Medicaid expansion right for the county
I have the privilege of serving an organization whose mission and vision uphold the moral conviction that every person deserves access to health care.
At Jefferson County Health Center our commitment to serving as a healing presence to the most vulnerable among us means the debate over whether Iowa should expand the Medicaid health insurance program comes down to a moral question. We believe caring for the least fortunate among us is simply the right thing to do.
We also believe that expanding Medicaid is the right decision to protect jobs and help enhance our state’s business climate. If other states expand their Medicaid populations and Iowa does not, Iowa facilities will supplement those states’ economies. Failing to expand Medicaid means Iowa turning its back on hundreds of millions of dollars of federal healthcare dollars that would support jobs and create more business.
At Jefferson County Health Center we appreciate the complexity of the Medicaid program for both the federal government and our state legislators. We also understand the challenge of forecasting the financial impact of a “yes” or a “no” decision. However, I think it’s important to note that the Affordable Care Act includes various insurance taxes and fees, limitations on medical expense deductions, medical device taxes and Medicare payment reductions of approximately $158 billion to hospitals in order to guarantee the federal government can afford its promise to states that expand Medicaid coverage.
As an organization that takes its healing mission very seriously, we believe that expanding access to health care to an additional population of very low-income Iowans fits squarely within our mission to serve all who need our medical care. We also believe our hospital’s mission reflects the priorities and values of the communities JCHC serves.
Others share that conviction. In deciding that his state should move forward with Medicaid expansion, Ohio Republican Gov. John Kasich said he was guided by his personal ethics. “I can’t look at the disabled, I can’t look at the poor, I can’t look at the mentally ill, I can’t look at the addicted and think we ought to ignore them,” he said. Similarly, Gov. Rick Scott of Florida, also a Republican, said, “America’s greatness is largely because of how we value the weakest among us ... I cannot, in good conscience, deny Floridians the needed access to health care.”
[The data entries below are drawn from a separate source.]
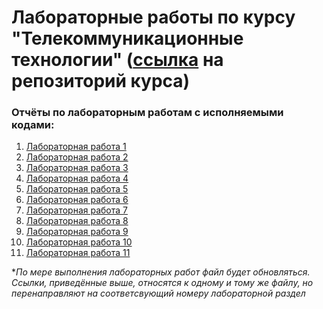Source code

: # Лабораторные работы по курсу "Телекоммуникационные технологии" ([ссылка](https://github.com/MatNepo/ThinkDSP) на репозиторий курса)
### Отчёты по лабораторным работам с исполняемыми кодами:
1. [Лабораторная работа 1](https://colab.research.google.com/drive/19CNLwWf0h5zI-HfLwYh6DGVWUXBz_Dgn#scrollTo=3qPErALbzdgu)
2. [Лабораторная работа 2](https://colab.research.google.com/drive/19CNLwWf0h5zI-HfLwYh6DGVWUXBz_Dgn#scrollTo=WdoulQ3x_Qqe)
3. [Лабораторная работа 3](https://colab.research.google.com/drive/19CNLwWf0h5zI-HfLwYh6DGVWUXBz_Dgn#scrollTo=_idldVrYSJof)
4. [Лабораторная работа 4](https://colab.research.google.com/drive/19CNLwWf0h5zI-HfLwYh6DGVWUXBz_Dgn#scrollTo=Vcd4mUQjR8St)
5. [Лабораторная работа 5](https://colab.research.google.com/drive/19CNLwWf0h5zI-HfLwYh6DGVWUXBz_Dgn#scrollTo=SpjbIL2wxrV5)
6. [Лабораторная работа 6](https://colab.research.google.com/drive/19CNLwWf0h5zI-HfLwYh6DGVWUXBz_Dgn#scrollTo=nA4bbYVnjJSA)
7. [Лабораторная работа 7](https://colab.research.google.com/drive/19CNLwWf0h5zI-HfLwYh6DGVWUXBz_Dgn#scrollTo=4FTt4NpNiDi5)
8. [Лабораторная работа 8]()
9. [Лабораторная работа 9]()
10. [Лабораторная работа 10]()
11. [Лабораторная работа 11]()

**По мере выполнения лабораторных работ файл будет обновляться. Ссылки, приведённые выше, относятся к одному и тому же файлу, но перенаправляют на соответсвующий номеру лабораторной раздел*
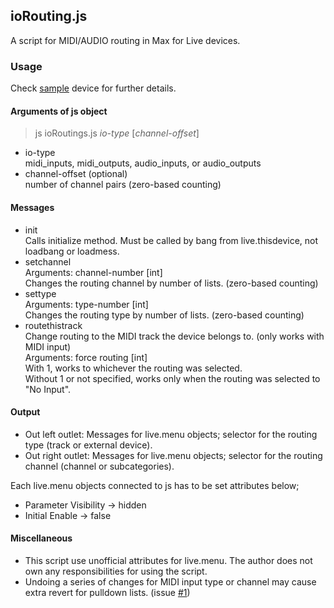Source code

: ## ioRouting.js
A script for MIDI/AUDIO routing in Max for Live devices.

### Usage
Check [sample](https://github.com/h1data/M4L-ioRouting-js/tree/main/sample) device for further details.

#### Arguments of js object
> js ioRoutings.js *io-type* [*channel-offset*]
- io-type<br>
midi_inputs, midi_outputs, audio_inputs, or audio_outputs
- channel-offset (optional)<br>
number of channel pairs (zero-based counting)

#### Messages
- init<br>
    Calls initialize method. Must be called by bang from live.thisdevice, not loadbang or loadmess.
- setchannel<br>
    Arguments: channel-number [int]<br>
    Changes the routing channel by number of lists. (zero-based counting)
- settype<br>
    Arguments: type-number [int]<br>
    Changes the routing type by number of lists. (zero-based counting)
- routethistrack<br>
    Change routing to the MIDI track the device belongs to. (only works with MIDI input)<br>
    Arguments: force routing [int]<br>
        With 1, works to whichever the routing was selected.<br>
        Without 1 or not specified, works only when the routing was selected to "No Input".

#### Output
- Out left outlet: Messages for live.menu objects; selector for the routing type (track or external device).
- Out right outlet: Messages for live.menu objects; selector for the routing channel (channel or subcategories).

Each live.menu objects connected to js has to be set attributes below;<br>
- Parameter Visibility -> hidden
- Initial Enable -> false

#### Miscellaneous
- This script use unofficial attributes for live.menu. The author does not own any responsibilities for using the script.
- Undoing a series of changes for MIDI input type or channel may cause extra revert for pulldown lists. (issue [#1](https://github.com/h1data/M4L-ioRouting-js/issues/1))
A decision against extending Medicaid coverage to more Iowans also will have a severe financial impact on health care providers, potentially forcing some to eliminate jobs. At JCHC, we already will need to absorb significant cuts in reimbursement resulting from sequestration.
JCHC and other Iowa health care providers already serve those who would benefit from Medicaid expansion when they become so sick they need care in our emergency room – and we absorb those costs as unreimbursed charity care. This, too, reflects the hospital’s mission, but the rate of growth for charity care is unsustainable and undermines our ability to support the overall demand not only for hospital services, but for other community-benefiting programs that, frankly, only our organization can provide.
More importantly, the Emergency Room, the most expensive entry point into the healthcare system, is no replacement for a personal physician. But it is practically impossible for someone to establish a relationship with a primary care provider – to create a “medical home,” if you will – when they are uninsured. This is why we must expand Medicaid coverage, including mental health benefits, to as many low-income Iowans as possible.
JCHC has supported the governor’s goal of making Iowa the healthiest state in the nation. We take an active role in improving the wellness of the people and communities we serve. The hospital works continuously to improve the quality of care for every patient while also creating efficiencies that ensure every healthcare dollar is wisely spent.
Providing high-value health care is part of our mission that also reflects the expectations of the community. Accomplishing this goal – ensuring quality while also lowering health care costs through improved care management – will also fuel economic growth, a top priority for both our state and county.
However, refusing to expand Medicaid and keeping thousands of poor Iowans uninsured undermines the physical and mental health of our people and the economic vitality of our hospitals and our state.
If Iowa legislators decide against Medicaid expansion, we will be left with the worst of both worlds: providing more uncompensated care for Iowans still not eligible for Medicaid while receiving less money from the federal government to cover these costs. And we will have let down thousands of struggling Iowans who are counting on our compassion.
Deb Cardin is CEO of Jefferson County Health Center.